Looking at innovation beyond the sails and the foils

Looking at innovation beyond the sails and the foils
As our nation's eyes are glued to screens watching footage of Team New Zealand and the America's Cup, it is hard not to be impressed by all the innovation on offer.

As our nation's eyes are glued to screens watching footage of Team New Zealand and the America's Cup, it is hard not to be impressed by all the innovation on offer.  The America's Cup boats have us marvelling at the speeds that can be reached and the ability to control such a large boat on such a small foil. 

​As you scratch a little deeper, beyond the sails and the foils, you end up with a word that is often glossed over in most articles about innovation; process.  Team New Zealand appears to be benefiting from a sustained focus on process innovation, which I will pick up on below.  Through trial and error, Team New Zealand has perfected many manoeuvres which are out of reach of the other teams (the foil tack being the most obvious).  At the beginning of the America's Cup Campaign it would seem that nobody thought this was possible.  With capable equipment (shared by all teams) and a focus on process innovation (the teamwork required to undertake a foil tack) Team New Zealand has found a competitive edge.  Let’s hope this, alongside the other innovations on show, is enough to bring the cup back to New Zealand.
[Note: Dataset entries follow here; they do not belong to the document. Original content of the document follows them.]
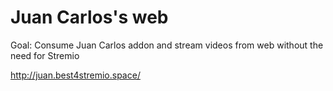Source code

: # Juan Carlos's web

Goal: Consume Juan Carlos addon and stream videos from web without the need for Stremio

http://juan.best4stremio.space/
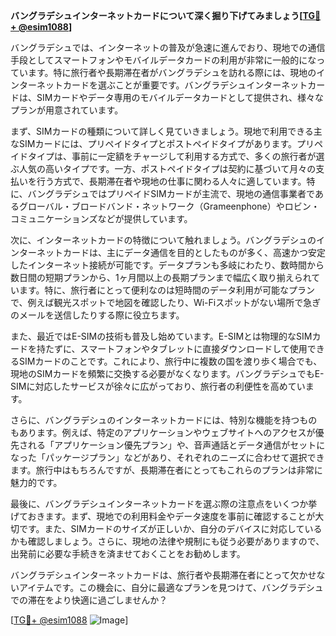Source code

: **バングラデシュインターネットカードについて深く掘り下げてみましょう[[TG💪+ @esim1088](https://t.me/s/esim1088)]**

バングラデシュでは、インターネットの普及が急速に進んでおり、現地での通信手段としてスマートフォンやモバイルデータカードの利用が非常に一般的になっています。特に旅行者や長期滞在者がバングラデシュを訪れる際には、現地のインターネットカードを選ぶことが重要です。バングラデシュインターネットカードは、SIMカードやデータ専用のモバイルデータカードとして提供され、様々なプランが用意されています。

まず、SIMカードの種類について詳しく見ていきましょう。現地で利用できる主なSIMカードには、プリペイドタイプとポストペイドタイプがあります。プリペイドタイプは、事前に一定額をチャージして利用する方式で、多くの旅行者が選ぶ人気の高いタイプです。一方、ポストペイドタイプは契約に基づいて月々の支払いを行う方式で、長期滞在者や現地の仕事に関わる人々に適しています。特に、バングラデシュではプリペイドSIMカードが主流で、現地の通信事業者であるグローバル・ブロードバンド・ネットワーク（Grameenphone）やロビン・コミュニケーションズなどが提供しています。

次に、インターネットカードの特徴について触れましょう。バングラデシュのインターネットカードは、主にデータ通信を目的としたものが多く、高速かつ安定したインターネット接続が可能です。データプランも多岐にわたり、数時間から数日間の短期プランから、1ヶ月間以上の長期プランまで幅広く取り揃えられています。特に、旅行者にとって便利なのは短時間のデータ利用が可能なプランで、例えば観光スポットで地図を確認したり、Wi-Fiスポットがない場所で急ぎのメールを送信したりする際に役立ちます。

また、最近ではE-SIMの技術も普及し始めています。E-SIMとは物理的なSIMカードを持たずに、スマートフォンやタブレットに直接ダウンロードして使用できるSIMカードのことです。これにより、旅行中に複数の国を渡り歩く場合でも、現地のSIMカードを頻繁に交換する必要がなくなります。バングラデシュでもE-SIMに対応したサービスが徐々に広がっており、旅行者の利便性を高めています。

さらに、バングラデシュのインターネットカードには、特別な機能を持つものもあります。例えば、特定のアプリケーションやウェブサイトへのアクセスが優先される「アプリケーション優先プラン」や、音声通話とデータ通信がセットになった「パッケージプラン」などがあり、それぞれのニーズに合わせて選択できます。旅行中はもちろんですが、長期滞在者にとってもこれらのプランは非常に魅力的です。

最後に、バングラデシュインターネットカードを選ぶ際の注意点をいくつか挙げておきます。まず、現地での利用料金やデータ速度を事前に確認することが大切です。また、SIMカードのサイズが正しいか、自分のデバイスに対応しているかも確認しましょう。さらに、現地の法律や規制にも従う必要がありますので、出発前に必要な手続きを済ませておくことをお勧めします。

バングラデシュインターネットカードは、旅行者や長期滞在者にとって欠かせないアイテムです。この機会に、自分に最適なプランを見つけて、バングラデシュでの滞在をより快適に過ごしませんか？

[[TG💪+ @esim1088](https://t.me/s/esim1088) ![Image](https://i.postimg.cc/Y0z9fWf4/image.png)]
Process innovation is often overlooked by companies.  Best practice, standardisation and simplification are words more frequently used in combination with the word ‘process.’  With the ever changing technology landscape there is plenty of under-explored territory where process innovation can be found.  A quick look at a few very successful companies using process innovation as a competitive lever suggests that there are plenty of rewards for those that are willing to leave the relative safety of best practice processes.

The fashion retailer Zara is perhaps one of the most notable contemporary examples.  By focusing on its processes, Zara has been able to develop a highly responsive business model.  Where competing brands are still running their business around 'fashion seasons,' Zara can go from a concept design to having clothes in the stores within 3 weeks.  By keeping inventory levels low and monitoring how the customers are responding they have developed a highly profitable business that is the envy of its competitors. 

The mobile phone company GiffGaff is another example worthy of a mention.  Customer support is one of those processes that is challenging at the best of times.  When technical products are involved (think mobile phones, wi-fi connections, etc.) providing this service can also become very expensive.  GiffGaff inverted the conventional thinking of how customer support is delivered. They have turned their customers into sales and support representatives through the use of social media, crowdsourcing and gamification.  In the process they have created a new business model that has resulted in delivering better service to customers at a better price that their big-brand competition.

All of these examples provide a salient reminder that innovation is not just about the flashy things that customers, or in the case of Team New Zealand the public, can see.  Sometimes the biggest gains can be made by having another look at the basics and rethinking how these can work in a new world with new technologies.  Process is one of these areas where material gains can be made which can provide a distinct competitive advantage over others in your industry. 

Grant Frear is a consulting partner at Deloitte.